BEGIN Records supplied

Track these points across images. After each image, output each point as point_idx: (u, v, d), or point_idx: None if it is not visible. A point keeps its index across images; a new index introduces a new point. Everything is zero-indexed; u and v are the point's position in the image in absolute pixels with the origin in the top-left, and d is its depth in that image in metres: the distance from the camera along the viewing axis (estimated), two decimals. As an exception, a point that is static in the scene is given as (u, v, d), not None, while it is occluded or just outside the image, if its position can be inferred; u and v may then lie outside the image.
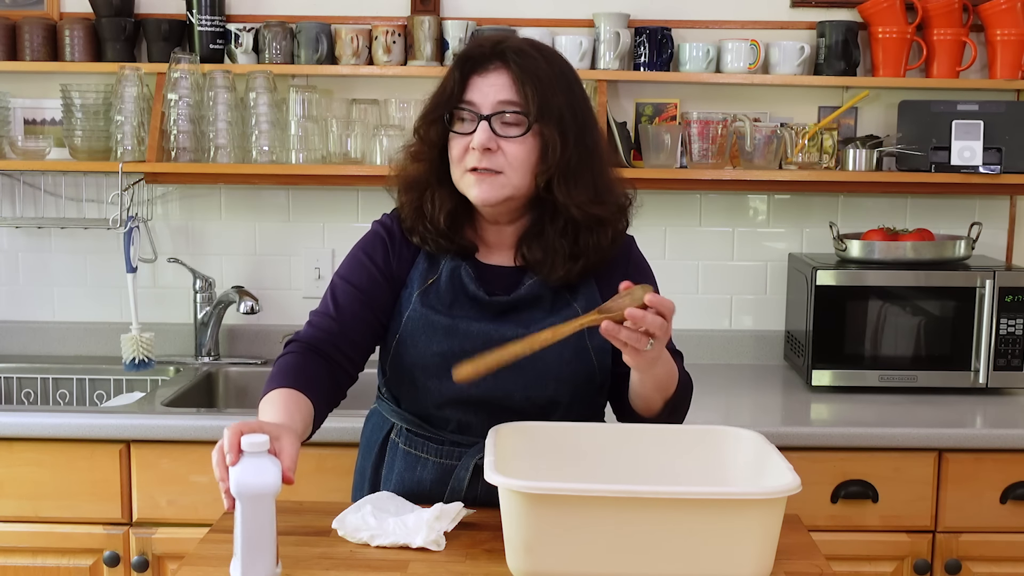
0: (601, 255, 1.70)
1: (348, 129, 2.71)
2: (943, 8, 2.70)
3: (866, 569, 2.29)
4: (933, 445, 2.27)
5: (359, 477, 1.84)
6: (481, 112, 1.64)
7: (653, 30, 2.71)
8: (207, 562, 1.49)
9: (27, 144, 2.77)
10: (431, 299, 1.71)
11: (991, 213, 2.87)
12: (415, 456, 1.74)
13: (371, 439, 1.82)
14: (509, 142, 1.63)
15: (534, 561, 1.39)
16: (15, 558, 2.30)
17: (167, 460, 2.28)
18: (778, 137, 2.68)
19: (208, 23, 2.71)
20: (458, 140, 1.66)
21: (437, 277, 1.72)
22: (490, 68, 1.65)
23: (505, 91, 1.64)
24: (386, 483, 1.76)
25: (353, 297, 1.72)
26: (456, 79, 1.66)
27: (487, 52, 1.66)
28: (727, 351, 2.90)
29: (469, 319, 1.69)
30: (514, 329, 1.66)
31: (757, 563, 1.39)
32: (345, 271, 1.76)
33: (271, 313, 2.86)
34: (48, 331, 2.90)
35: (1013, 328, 2.53)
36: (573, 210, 1.66)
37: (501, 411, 1.65)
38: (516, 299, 1.70)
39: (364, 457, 1.84)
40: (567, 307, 1.71)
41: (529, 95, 1.62)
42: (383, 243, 1.77)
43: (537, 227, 1.70)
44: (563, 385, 1.69)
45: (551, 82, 1.65)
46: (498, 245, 1.75)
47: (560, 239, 1.68)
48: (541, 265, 1.69)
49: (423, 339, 1.69)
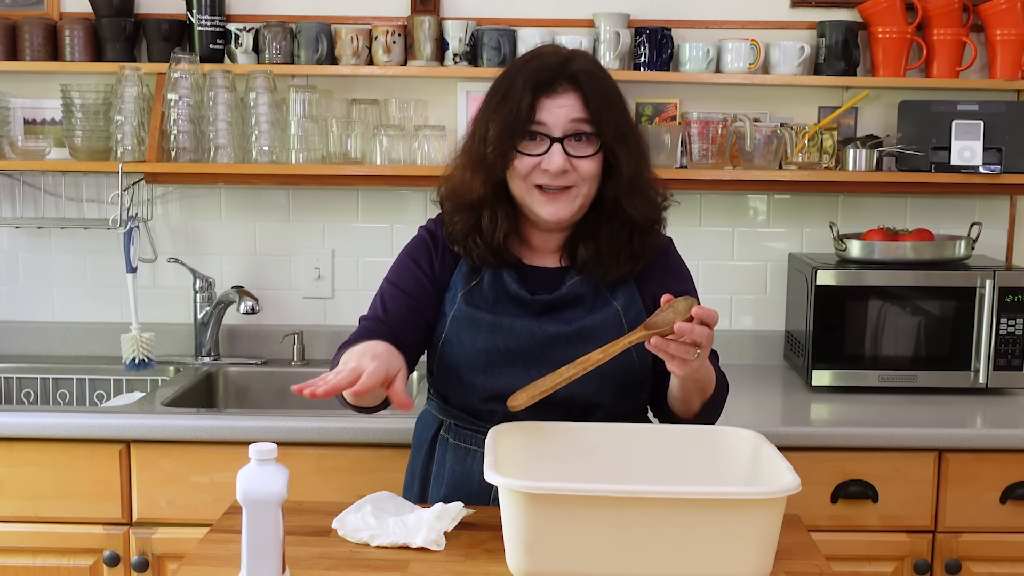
0: (653, 253, 1.77)
1: (348, 129, 2.71)
2: (943, 8, 2.70)
3: (866, 569, 2.30)
4: (933, 445, 2.27)
5: (409, 475, 1.89)
6: (552, 134, 1.66)
7: (653, 30, 2.71)
8: (207, 562, 1.49)
9: (27, 144, 2.77)
10: (475, 299, 1.75)
11: (991, 213, 2.87)
12: (465, 449, 1.77)
13: (421, 438, 1.86)
14: (581, 161, 1.67)
15: (534, 561, 1.39)
16: (15, 558, 2.31)
17: (167, 460, 2.28)
18: (778, 137, 2.68)
19: (208, 23, 2.71)
20: (526, 160, 1.67)
21: (480, 279, 1.76)
22: (559, 90, 1.67)
23: (576, 112, 1.66)
24: (437, 478, 1.80)
25: (401, 301, 1.77)
26: (527, 102, 1.66)
27: (558, 75, 1.67)
28: (727, 351, 2.89)
29: (513, 316, 1.73)
30: (556, 326, 1.71)
31: (757, 563, 1.39)
32: (393, 276, 1.81)
33: (271, 313, 2.86)
34: (48, 331, 2.90)
35: (1013, 328, 2.53)
36: (636, 216, 1.71)
37: (546, 406, 1.65)
38: (558, 297, 1.74)
39: (415, 456, 1.88)
40: (607, 306, 1.74)
41: (602, 117, 1.67)
42: (428, 249, 1.80)
43: (591, 229, 1.74)
44: (605, 382, 1.71)
45: (615, 100, 1.71)
46: (543, 248, 1.79)
47: (616, 242, 1.73)
48: (595, 266, 1.74)
49: (468, 337, 1.73)
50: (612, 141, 1.67)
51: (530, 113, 1.66)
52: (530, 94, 1.66)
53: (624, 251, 1.73)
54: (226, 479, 2.22)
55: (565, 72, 1.67)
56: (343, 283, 2.90)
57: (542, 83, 1.66)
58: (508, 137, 1.67)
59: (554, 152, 1.65)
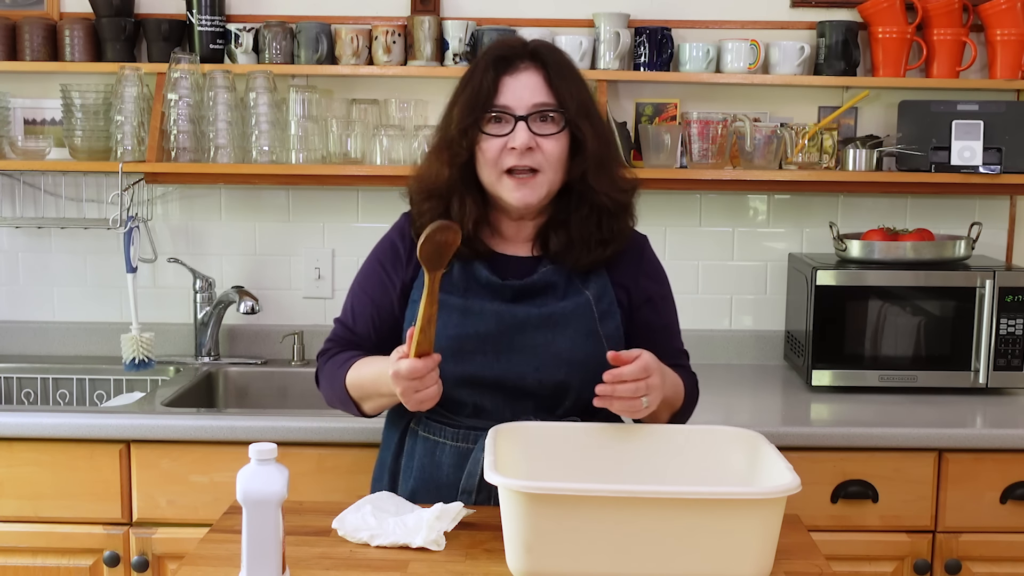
0: (623, 239, 1.77)
1: (348, 129, 2.71)
2: (943, 8, 2.70)
3: (866, 569, 2.29)
4: (933, 445, 2.27)
5: (379, 470, 1.88)
6: (516, 113, 1.67)
7: (653, 30, 2.71)
8: (207, 562, 1.49)
9: (27, 144, 2.77)
10: (445, 285, 1.73)
11: (991, 213, 2.87)
12: (434, 441, 1.76)
13: (391, 430, 1.86)
14: (546, 139, 1.68)
15: (534, 561, 1.39)
16: (15, 558, 2.30)
17: (167, 460, 2.28)
18: (778, 137, 2.68)
19: (208, 23, 2.71)
20: (493, 141, 1.68)
21: (451, 267, 1.75)
22: (521, 68, 1.69)
23: (540, 91, 1.68)
24: (406, 470, 1.79)
25: (367, 306, 1.81)
26: (490, 79, 1.68)
27: (518, 52, 1.70)
28: (727, 351, 2.90)
29: (483, 301, 1.73)
30: (526, 310, 1.71)
31: (757, 563, 1.39)
32: (362, 279, 1.84)
33: (271, 313, 2.86)
34: (48, 331, 2.90)
35: (1013, 328, 2.53)
36: (603, 198, 1.72)
37: (514, 393, 1.67)
38: (529, 284, 1.74)
39: (385, 450, 1.87)
40: (579, 294, 1.74)
41: (565, 93, 1.68)
42: (397, 252, 1.81)
43: (562, 216, 1.74)
44: (575, 369, 1.71)
45: (577, 78, 1.72)
46: (515, 238, 1.79)
47: (585, 227, 1.73)
48: (567, 253, 1.74)
49: (438, 322, 1.71)
50: (576, 116, 1.68)
51: (492, 90, 1.68)
52: (492, 71, 1.68)
53: (594, 236, 1.73)
54: (226, 479, 2.22)
55: (526, 50, 1.70)
56: (343, 283, 2.88)
57: (503, 59, 1.69)
58: (470, 113, 1.68)
59: (519, 129, 1.66)
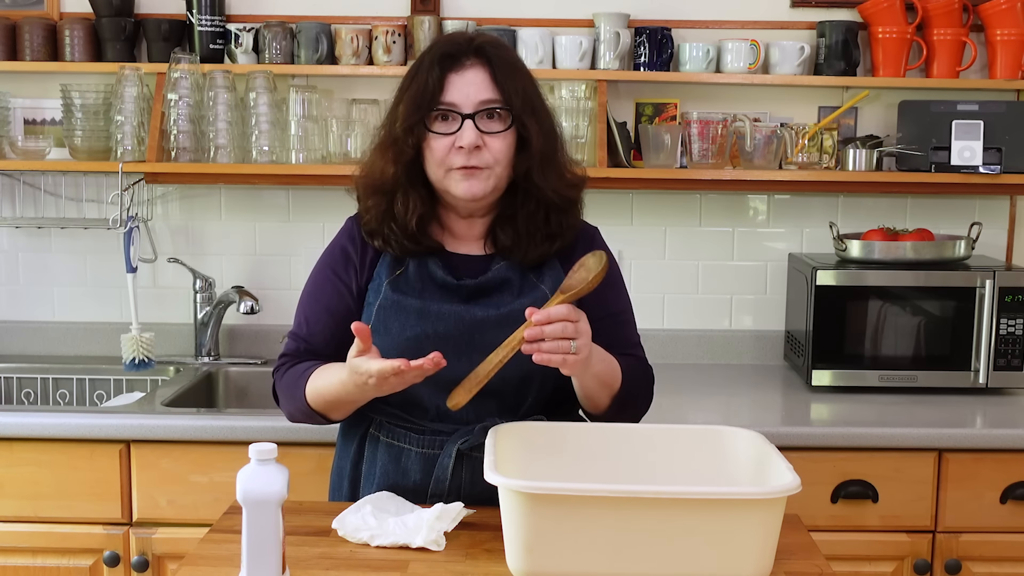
0: (572, 234, 1.76)
1: (348, 129, 2.71)
2: (943, 8, 2.70)
3: (866, 569, 2.30)
4: (933, 445, 2.27)
5: (336, 477, 1.83)
6: (463, 111, 1.66)
7: (653, 30, 2.71)
8: (207, 562, 1.49)
9: (27, 144, 2.77)
10: (401, 286, 1.73)
11: (991, 213, 2.87)
12: (398, 448, 1.73)
13: (348, 437, 1.82)
14: (493, 137, 1.67)
15: (534, 561, 1.39)
16: (15, 558, 2.31)
17: (167, 460, 2.28)
18: (778, 137, 2.68)
19: (208, 23, 2.71)
20: (440, 140, 1.67)
21: (405, 268, 1.74)
22: (467, 64, 1.68)
23: (486, 88, 1.67)
24: (368, 478, 1.76)
25: (323, 316, 1.78)
26: (436, 76, 1.67)
27: (464, 48, 1.68)
28: (727, 351, 2.90)
29: (440, 302, 1.71)
30: (484, 310, 1.70)
31: (757, 563, 1.39)
32: (314, 289, 1.81)
33: (271, 313, 2.86)
34: (48, 331, 2.90)
35: (1013, 328, 2.53)
36: (550, 194, 1.71)
37: (477, 393, 1.62)
38: (484, 282, 1.73)
39: (341, 456, 1.83)
40: (535, 289, 1.73)
41: (511, 89, 1.67)
42: (348, 257, 1.78)
43: (508, 213, 1.74)
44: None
45: (523, 74, 1.71)
46: (467, 236, 1.78)
47: (533, 222, 1.72)
48: (515, 249, 1.73)
49: (396, 325, 1.71)
50: (521, 111, 1.67)
51: (438, 88, 1.66)
52: (437, 69, 1.67)
53: (540, 231, 1.72)
54: (226, 479, 2.22)
55: (471, 46, 1.69)
56: (343, 283, 2.90)
57: (448, 56, 1.68)
58: (416, 111, 1.67)
59: (466, 128, 1.65)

END Records supplied

_What to work on_
Because only the text is wanted, repeat all the entries exactly and leave out the pictures.

_Your response_
Track these points across images. After each image, output each point as point_idx: (u, v, d), or point_idx: None if it is not visible. A point keeps its index across images; a new index introduces a new point. Everything is zero-indexed; u and v are the point's position in the image in absolute pixels with the origin in the top-left, and d is its depth in that image in metres: the distance from the camera along the viewing axis (estimated), two decimals. As an exception, a point that is static in the scene is given as (u, v, d), not None, while it is occluded or just outside the image, if its position can be inferred; u and v may then lie outside the image.
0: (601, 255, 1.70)
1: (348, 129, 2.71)
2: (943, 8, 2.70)
3: (866, 569, 2.29)
4: (933, 445, 2.27)
5: (359, 477, 1.84)
6: (481, 112, 1.64)
7: (653, 30, 2.71)
8: (207, 562, 1.49)
9: (27, 144, 2.77)
10: (431, 299, 1.71)
11: (991, 213, 2.87)
12: (415, 456, 1.74)
13: (371, 439, 1.82)
14: (509, 142, 1.63)
15: (534, 561, 1.39)
16: (15, 558, 2.30)
17: (167, 460, 2.28)
18: (778, 137, 2.68)
19: (208, 23, 2.71)
20: (458, 140, 1.66)
21: (437, 277, 1.72)
22: (490, 68, 1.65)
23: (505, 91, 1.64)
24: (386, 483, 1.76)
25: (353, 297, 1.72)
26: (456, 79, 1.66)
27: (487, 52, 1.66)
28: (727, 351, 2.90)
29: (469, 319, 1.69)
30: (514, 329, 1.66)
31: (757, 563, 1.39)
32: (345, 271, 1.76)
33: (271, 313, 2.86)
34: (48, 331, 2.90)
35: (1013, 328, 2.53)
36: (573, 210, 1.66)
37: (501, 411, 1.65)
38: (516, 299, 1.70)
39: (364, 457, 1.84)
40: (567, 307, 1.71)
41: (529, 95, 1.62)
42: (383, 243, 1.77)
43: (537, 227, 1.70)
44: (563, 385, 1.69)
45: (551, 82, 1.65)
46: (498, 245, 1.75)
47: (560, 239, 1.68)
48: (541, 265, 1.69)
49: (423, 339, 1.69)
0: (653, 253, 1.77)
1: (348, 129, 2.71)
2: (943, 8, 2.70)
3: (866, 569, 2.30)
4: (933, 445, 2.27)
5: (409, 475, 1.89)
6: (552, 134, 1.66)
7: (653, 30, 2.71)
8: (207, 562, 1.49)
9: (27, 144, 2.77)
10: (475, 299, 1.75)
11: (991, 213, 2.87)
12: (465, 449, 1.77)
13: (421, 438, 1.86)
14: (581, 161, 1.67)
15: (534, 561, 1.39)
16: (15, 558, 2.31)
17: (167, 460, 2.28)
18: (778, 137, 2.68)
19: (208, 23, 2.71)
20: (526, 160, 1.67)
21: (480, 279, 1.76)
22: (559, 90, 1.67)
23: (576, 112, 1.66)
24: (437, 478, 1.80)
25: (401, 301, 1.77)
26: (527, 102, 1.66)
27: (558, 75, 1.67)
28: (727, 351, 2.89)
29: (513, 316, 1.73)
30: (556, 326, 1.71)
31: (757, 563, 1.39)
32: (393, 276, 1.81)
33: (271, 313, 2.86)
34: (48, 331, 2.90)
35: (1013, 328, 2.53)
36: (636, 216, 1.71)
37: (546, 406, 1.65)
38: (558, 297, 1.74)
39: (415, 456, 1.88)
40: (607, 306, 1.74)
41: (602, 117, 1.67)
42: (428, 249, 1.80)
43: (591, 229, 1.74)
44: (605, 382, 1.71)
45: (615, 100, 1.71)
46: (543, 248, 1.79)
47: (616, 242, 1.73)
48: (595, 266, 1.74)
49: (468, 337, 1.73)
50: (612, 141, 1.67)
51: (530, 113, 1.66)
52: (530, 94, 1.66)
53: (624, 251, 1.73)
54: (226, 479, 2.22)
55: (565, 72, 1.67)
56: (343, 283, 2.90)
57: (542, 83, 1.66)
58: (508, 137, 1.67)
59: (554, 152, 1.65)
0: (623, 239, 1.77)
1: (348, 129, 2.71)
2: (943, 8, 2.70)
3: (866, 569, 2.29)
4: (933, 445, 2.27)
5: (379, 470, 1.88)
6: (516, 113, 1.67)
7: (653, 30, 2.71)
8: (207, 562, 1.49)
9: (27, 144, 2.77)
10: (445, 285, 1.73)
11: (991, 213, 2.87)
12: (434, 441, 1.76)
13: (391, 430, 1.86)
14: (546, 139, 1.68)
15: (534, 561, 1.39)
16: (15, 558, 2.30)
17: (167, 460, 2.28)
18: (778, 137, 2.68)
19: (208, 23, 2.71)
20: (493, 141, 1.68)
21: (451, 267, 1.75)
22: (521, 68, 1.69)
23: (540, 91, 1.68)
24: (406, 470, 1.79)
25: (367, 306, 1.81)
26: (490, 79, 1.68)
27: (518, 52, 1.70)
28: (727, 351, 2.90)
29: (483, 301, 1.73)
30: (526, 310, 1.71)
31: (757, 563, 1.39)
32: (362, 279, 1.84)
33: (271, 313, 2.86)
34: (48, 331, 2.90)
35: (1013, 328, 2.53)
36: (603, 198, 1.72)
37: (514, 393, 1.67)
38: (529, 284, 1.74)
39: (385, 450, 1.87)
40: (579, 294, 1.74)
41: (565, 93, 1.68)
42: (397, 252, 1.81)
43: (562, 216, 1.74)
44: (575, 369, 1.71)
45: (577, 78, 1.72)
46: (515, 238, 1.79)
47: (585, 227, 1.73)
48: (567, 253, 1.74)
49: (438, 322, 1.71)
50: (576, 116, 1.68)
51: (492, 90, 1.68)
52: (492, 71, 1.68)
53: (594, 236, 1.73)
54: (226, 479, 2.22)
55: (526, 50, 1.70)
56: (343, 283, 2.88)
57: (503, 59, 1.69)
58: (470, 113, 1.68)
59: (519, 129, 1.66)
0: (572, 234, 1.76)
1: (348, 129, 2.71)
2: (943, 8, 2.70)
3: (866, 569, 2.30)
4: (933, 445, 2.27)
5: (336, 477, 1.83)
6: (463, 111, 1.66)
7: (653, 30, 2.71)
8: (207, 562, 1.49)
9: (27, 144, 2.77)
10: (401, 286, 1.73)
11: (991, 213, 2.87)
12: (398, 448, 1.73)
13: (348, 437, 1.82)
14: (493, 137, 1.67)
15: (534, 561, 1.39)
16: (15, 558, 2.31)
17: (167, 460, 2.28)
18: (778, 137, 2.68)
19: (208, 23, 2.71)
20: (440, 140, 1.67)
21: (405, 268, 1.74)
22: (467, 64, 1.68)
23: (486, 88, 1.67)
24: (368, 478, 1.76)
25: (323, 316, 1.78)
26: (436, 76, 1.67)
27: (464, 48, 1.68)
28: (727, 351, 2.90)
29: (440, 302, 1.71)
30: (484, 310, 1.70)
31: (757, 563, 1.39)
32: (314, 289, 1.81)
33: (271, 313, 2.86)
34: (48, 331, 2.90)
35: (1013, 328, 2.53)
36: (550, 194, 1.71)
37: (477, 393, 1.62)
38: (484, 282, 1.73)
39: (341, 456, 1.83)
40: (535, 289, 1.73)
41: (511, 89, 1.67)
42: (348, 257, 1.78)
43: (508, 213, 1.74)
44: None
45: (523, 74, 1.71)
46: (467, 236, 1.78)
47: (533, 222, 1.72)
48: (515, 249, 1.73)
49: (396, 325, 1.71)
50: (521, 111, 1.67)
51: (438, 88, 1.66)
52: (437, 69, 1.67)
53: (540, 231, 1.72)
54: (226, 479, 2.22)
55: (471, 46, 1.69)
56: (343, 283, 2.90)
57: (448, 56, 1.68)
58: (416, 111, 1.67)
59: (466, 128, 1.65)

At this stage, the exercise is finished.